The new hashtags to be used in constructing the graph are as follows
hashtags = [Apache, Hadoop, Storm], created_at: Thu Mar 24 17:51:15 +0000 2016
hashtags = [Apache], created_at: Thu Mar 24 17:51:30 +0000 2016
hashtags = [Flink, Spark], created_at: Thu Mar 24 17:51:55 +0000 2016
hashtags = [Spark , HBase], created_at: Thu Mar 24 17:51:58 +0000 2016
hashtags = [Hadoop, Apache], created_at: Thu Mar 24 17:52:12 +0000 2016
hashtags = [Flink, HBase], created_at: Thu Mar 24 17:52:10 +0000 2016
A new edge is added to the graph and the edge list becomes
#Apache <-> #Hadoop
#Hadoop <-> #Storm
#Storm <-> #Apache
#Flink <-> #Spark
#HBase <-> $Spark
#HBase <-> #Flink
The graph can be visualized as
The average degree is (2+2+2+2+2+2) / 6 = 2.00
The rolling average degree output becomes
1.00
2.00
2.00
2.00
2.00
1.66
2.00
Now, let's say that a new tweet comes in and the extracted information is
hashtags = [Cassandra, NoSQL], created_at: Thu Mar 24 17:51:10 +0000 2016
This tweet is out of order and is outside the 60 second window of the maximum timestamp processed (latest timestamp), i.e., Thu Mar 24 17:52:12 +0000 2016
. This tweet should be ignored. It will not form new edges and will not contribute to the graph formation. The graph remains the same as before this tweet arrived, so the average remains 2.00
.
Consider that a new tweet arrives and the extracted information is
hashtags = [Kafka, Apache], created_at: Thu Mar 24 17:52:20 +0000 2016
We can see that the tweet with hashtags [Apache, Hadoop, Storm]
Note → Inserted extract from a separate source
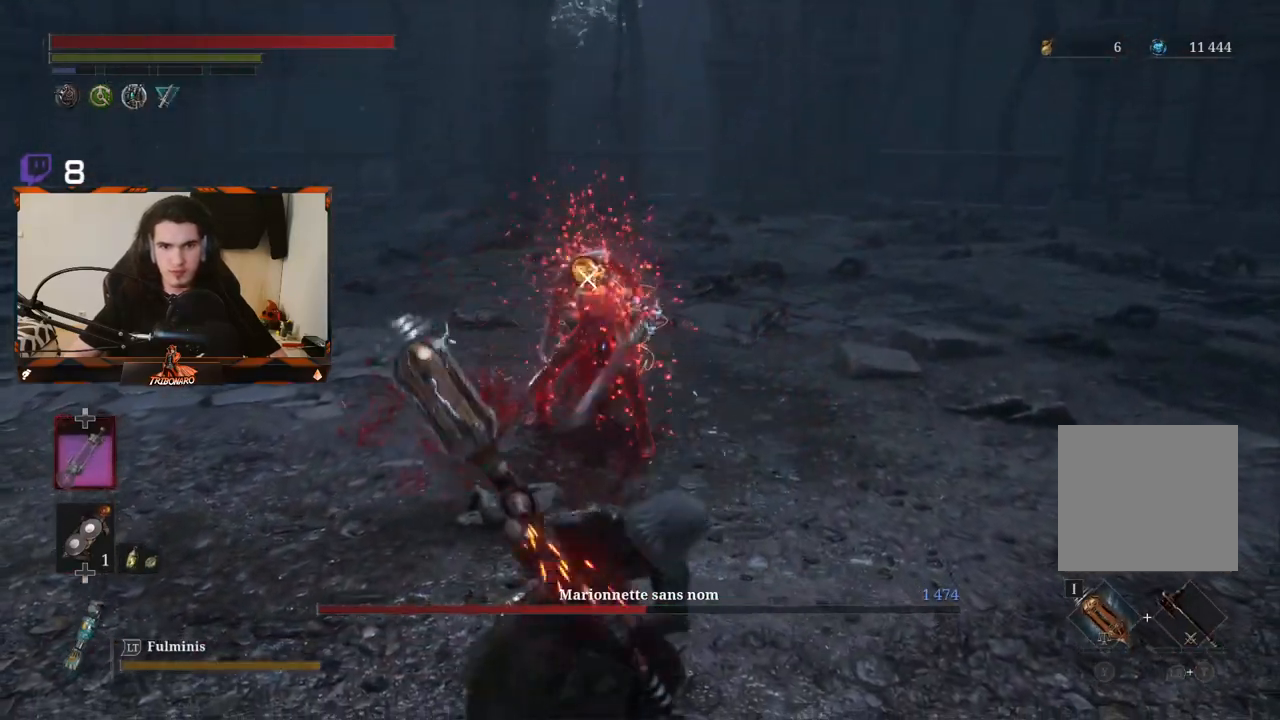
{"buttons": ["B"], "left_stick": "down-right", "right_stick": "center", "events": [[233, "R2", "up"], [267, "left_stick", "down-right"], [317, "B", "down"], [450, "B", "up"], [500, "B", "down"]]}
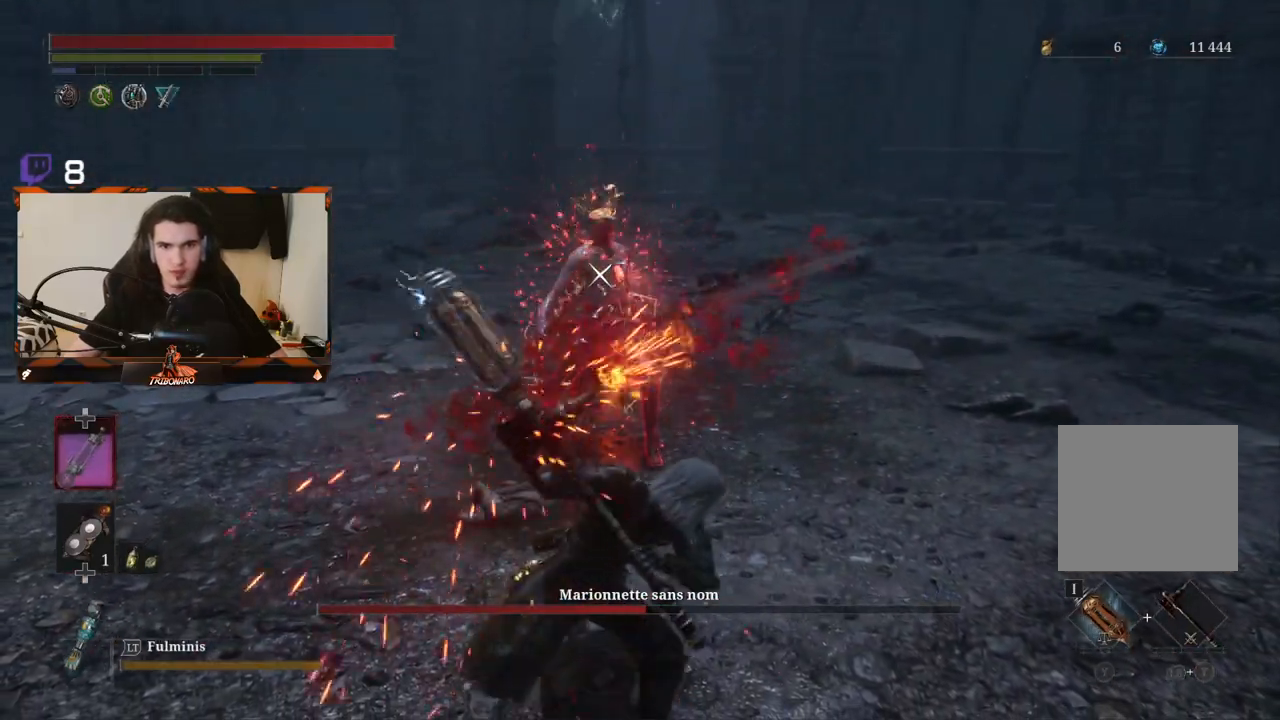
{"buttons": ["B"], "left_stick": "down-right", "right_stick": "center", "events": [[67, "B", "up"], [150, "B", "down"], [200, "B", "up"], [283, "B", "down"]]}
has a timestamp that is more than 60 seconds behind this new tweet. This means that the edges formed by the tweet 60 seconds behind the maximum timestamp processed (latest timestamp) should be evicted and the edges formed by that should not be included in our average degree calculation.
The new hashtags to be used in constructing the graph are as follows
hashtags = [Apache], created_at: Thu Mar 24 17:51:30 +0000 2016
hashtags = [Flink, Spark], created_at: Thu Mar 24 17:51:55 +0000 2016
hashtags = [Spark , HBase], created_at: Thu Mar 24 17:51:58 +0000 2016
hashtags = [Hadoop, Apache], created_at: Thu Mar 24 17:52:12 +0000 2016
hashtags = [Flink, HBase], created_at: Thu Mar 24 17:52:10 +0000 2016
hashtags = [Kafka, Apache], created_at: Thu Mar 24 17:52:20 +0000 2016
The edge list now becomes
#Flink <-> #Spark
#HBase <-> $Spark
#Apache <-> #Hadoop
#HBase <-> #Flink
#Kafka <-> #Apache
The graph is as follows
The average degree of the graph is (2+2+2+2+1+1) / 6 = 1.66
The rolling average degree output is
1.00
2.00
2.00
2.00
2.00
1.66
2.00
2.00
1.66
The output should be a file in the tweet_output
directory named output.txt
that contains the rolling average for each tweet in the file (e.g. if there are three input tweets, then there should be 3 averages), following the format above. The precision of the average should be two digits after the decimal place with truncation.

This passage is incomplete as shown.